> [The problem]: Reproduce the lines below, starting at the first line and ending at the line containing "1: (1059, 375)", with both ends included. Leave the pictures out of your output.

> [Records provided]:
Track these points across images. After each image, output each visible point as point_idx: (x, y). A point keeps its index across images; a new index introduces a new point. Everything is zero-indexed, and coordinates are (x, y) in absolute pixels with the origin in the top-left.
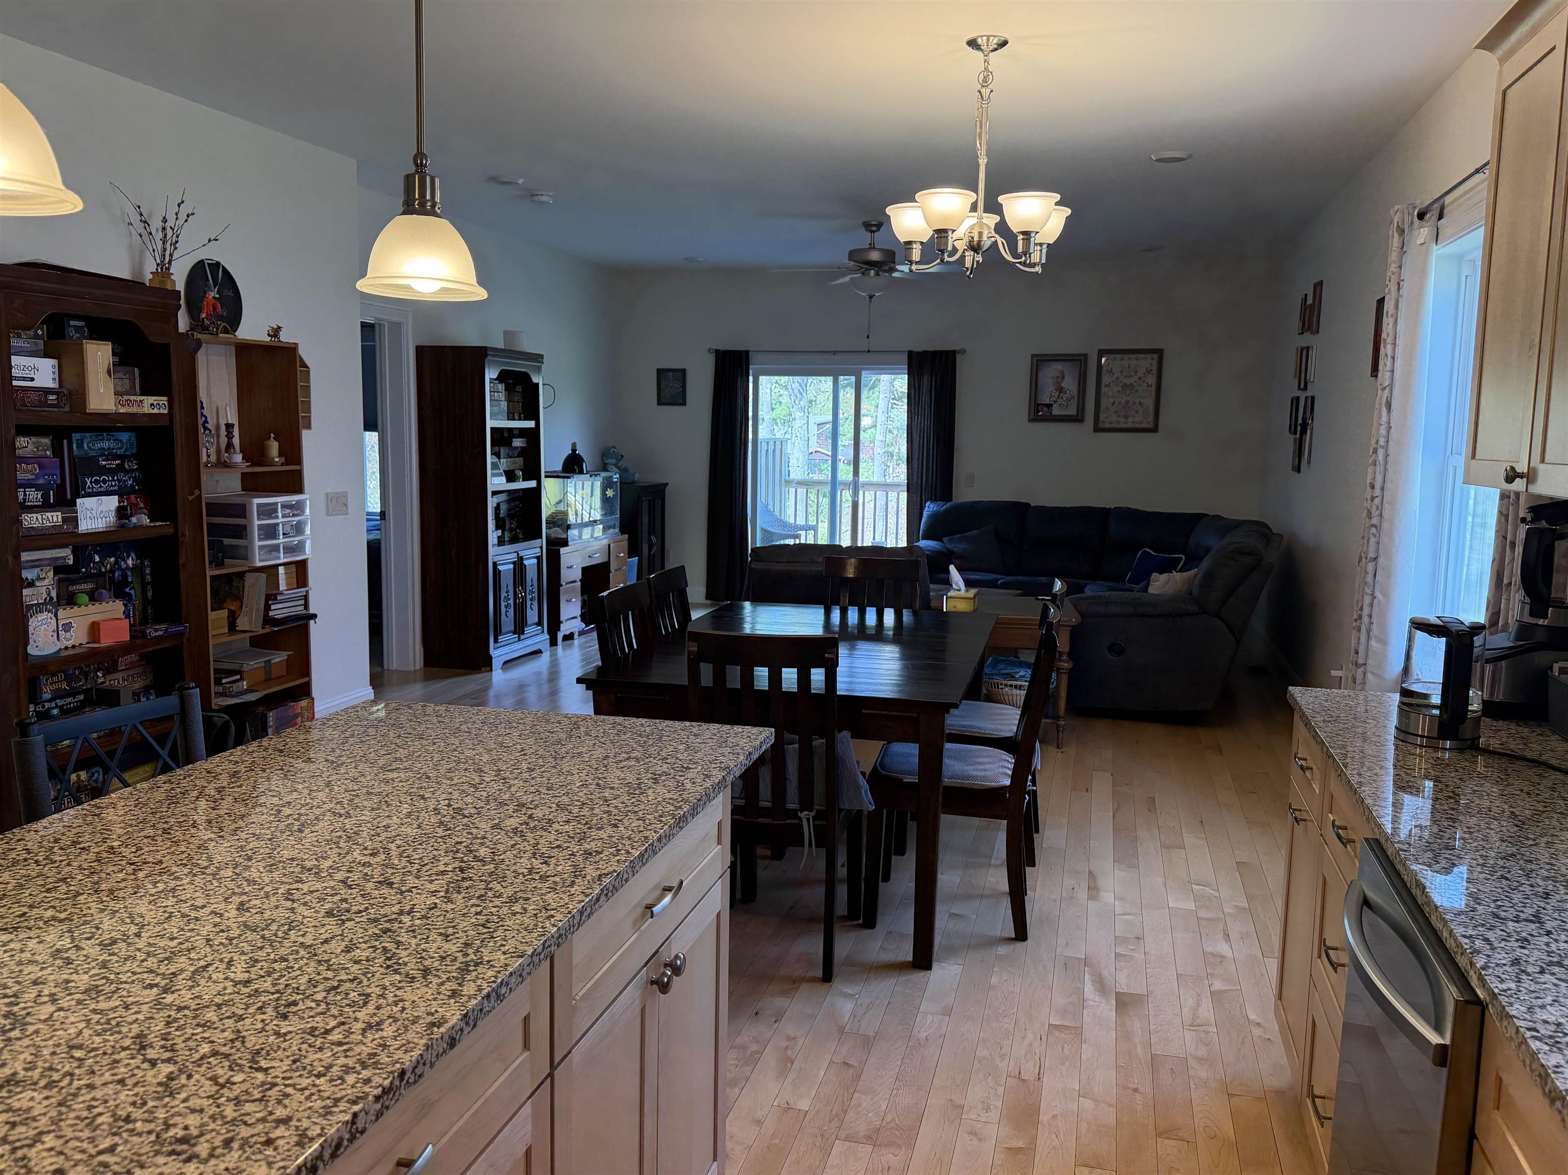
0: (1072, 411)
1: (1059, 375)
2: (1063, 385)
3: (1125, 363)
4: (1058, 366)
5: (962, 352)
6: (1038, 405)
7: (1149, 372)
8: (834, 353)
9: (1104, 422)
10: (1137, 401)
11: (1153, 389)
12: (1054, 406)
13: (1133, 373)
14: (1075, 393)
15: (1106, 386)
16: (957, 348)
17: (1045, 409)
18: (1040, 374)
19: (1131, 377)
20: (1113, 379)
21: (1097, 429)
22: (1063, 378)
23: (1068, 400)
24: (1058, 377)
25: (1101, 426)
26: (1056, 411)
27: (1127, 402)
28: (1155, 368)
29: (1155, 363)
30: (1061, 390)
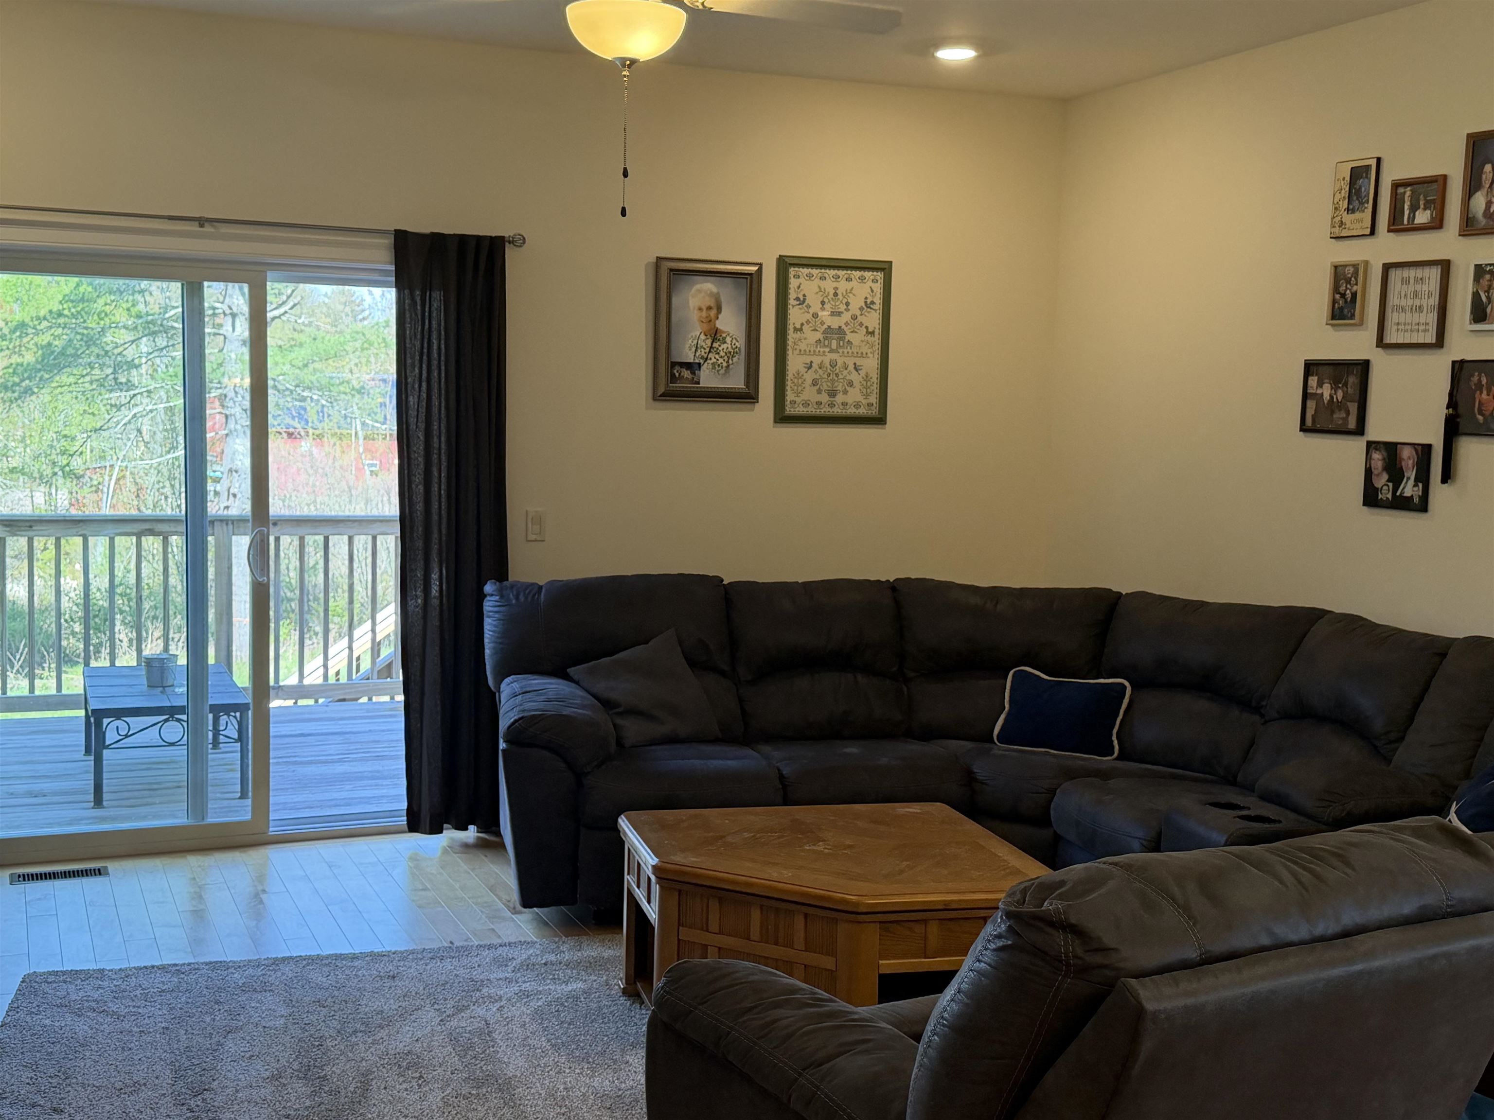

> [Written answer]:
Track these points across images. After each image, output each visible point as point_idx: (x, y). A point keeps its index across images; a new index introduces a new point. Everything is zero-indexed, and coordinates are (x, y) in absolute pixels with the origin in the top-left.
0: (1072, 411)
1: (1059, 375)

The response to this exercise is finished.